> Problem statement
Transcribe the passage on audio feature extraction from "The clustering produces" up to and including "will be lower.".

> Provided text
The first step employed by all methods listed in Table 13.2 is feature extraction, i.e., transforming the raw audio signal into a feature space that is more amenable to machine learning. We can group audio feature spaces into two broad categories: designed (or engineered) features, and learned features. The former includes all features whose computation is independent of the input data, i.e., they are defined as the concatenation of operations whose goal is to capture a certain characteristic of the audio signal. The latter category includes features spaces that are learned directly from the data, including, for example, dictionary learning and deep learning methods.

Audio classification systems, including methods for environmental sound source classification, have traditionally relied on engineered features [19, 44, 70]. Thus the baseline system listed in Table 13.2 is a combination of a popular feature, the Mel-Frequency Cepstral Coefficients (MFCC), and a standard classification model (Random Forest). However, most recent methods, including the remainder of the methods listed in the table, fall under the category of feature learning.

The first method listed following the baseline, SKM-mel [75], is based on unsupervised dictionary learning. The idea is to learn a dictionary of representative codewords directly from the audio signal in a data-driven fashion. The learned dictionary is then used to encode the samples in a dataset into feature vectors, which are then used to train/test a discriminative model of choice. The method employs the spherical k-means algorithm (SKM [26]) to learn the dictionary. Unlike the traditional k-means clustering algorithm [54], the codewords are constrained to have unit L2 norm (they must lie on the unit sphere, preventing them from becoming arbitrarily large or small), and represent the distribution of meaningful directions in the data. Compared to standard k-means, SKM is less susceptible to events carrying a significant amount of the total energy of the signal (e.g., background noise) dominating the dictionary. The algorithm is efficient and highly scalable, and it has been shown that the resulting set of vectors can be used as a dictionary for mapping new data into a feature space which reflects the discovered regularities [26, 30, 86]. The algorithm is competitive with more complex (and consequently slower) techniques such as sparse coding and has been used successfully to learn features from audio for music [32], and birdsongs [86]. After applying this clustering to the training data, the resulting cluster centroids can be used as the codewords of the learned dictionary. The number of codewords learned is typically much larger than the number of classes present in the data. It is also typically larger than the dimensionality of the input representation, i.e., the algorithm is used to learn an over-complete dictionary.

The clustering produces a dictionary matrix with k columns, where each column represents a codeword. Every sample in the dataset is encoded against the dictionary by taking the matrix product between each frame of its input representation, a mel-spectrogram, and the dictionary matrix. Every column i (i = 1…k) in the resulting encoded matrix can be viewed as a time series whose values represent the match scores between the input representation and the ith codeword in the dictionary: when the input is similar to the codeword the value in the time series will be higher, and when it is dissimilar the value will be lower.

> Data

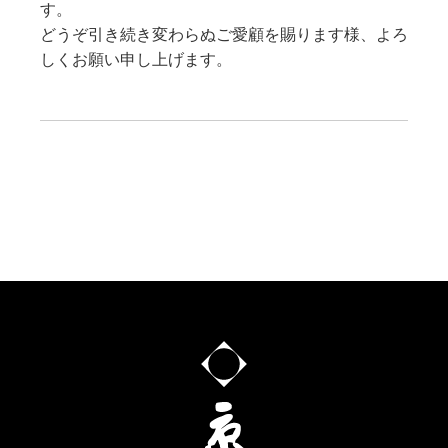
す。
どうぞ引き続き変わらぬご愛顧を賜ります様、よろ
しくお願い申し上げます。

> Solution
The clustering produces a dictionary matrix with k columns, where each column represents a codeword. Every sample in the dataset is encoded against the dictionary by taking the matrix product between each frame of its input representation, a mel-spectrogram, and the dictionary matrix. Every column i (i = 1…k) in the resulting encoded matrix can be viewed as a time series whose values represent the match scores between the input representation and the ith codeword in the dictionary: when the input is similar to the codeword the value in the time series will be higher, and when it is dissimilar the value will be lower.